**Exercise directions**
Beginning at the line with "最新章节推荐地址：http://m.any-book.com/info_rrt/", output each line to the end of the listing below exactly, please.

**Data extract**
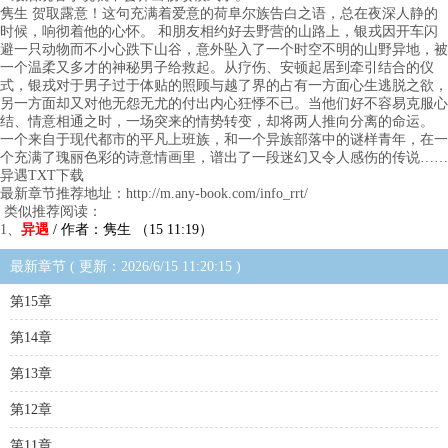
隽生 贺取露意！这句充满着爱意的荷阜尔族告白之语，总在夜深人静的
时候，响彻着他的心怀。 和朋友相约好去野营的山路上，银戎因开车闪
避一只动物而不小心跌下山谷，意外坠入了一个时空不明的山野异地，被
一个温柔又多才的神秘男子给救起。从疗伤、安顿起居到牵引结合的仪
式，银戎对于男子过于体贴的照顾与越了界的占有一方面心生逃脱之欲，
另一方面却又对他无怨无尤的付出内心狂悸不已。当他们好不容易克服心
结、情意相通之时，一场突来的情势转变，却将两人推向分离的命运。
一个来自于现代都市的平凡上班族，和一个异族部落中的谜样青年，在一
个充满了瑰丽色彩的诗意情画里，谱出了一段迷幻又令人感伤的传说……
异遇TXT下载
最新章节推荐地址：http://m.any-book.com/info_rrt/
类似推荐阅读：
1、
异遇
/ 作者：隽生 （15 11:19）
最新章节 ( 更新：2026/6/15 11:20:15 )
第15章
第14章
第13章
第12章
第11章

**Solution to this problem**
最新章节推荐地址：http://m.any-book.com/info_rrt/
类似推荐阅读：
1、
异遇
/ 作者：隽生 （15 11:19）
最新章节 ( 更新：2026/6/15 11:20:15 )
第15章
第14章
第13章
第12章
第11章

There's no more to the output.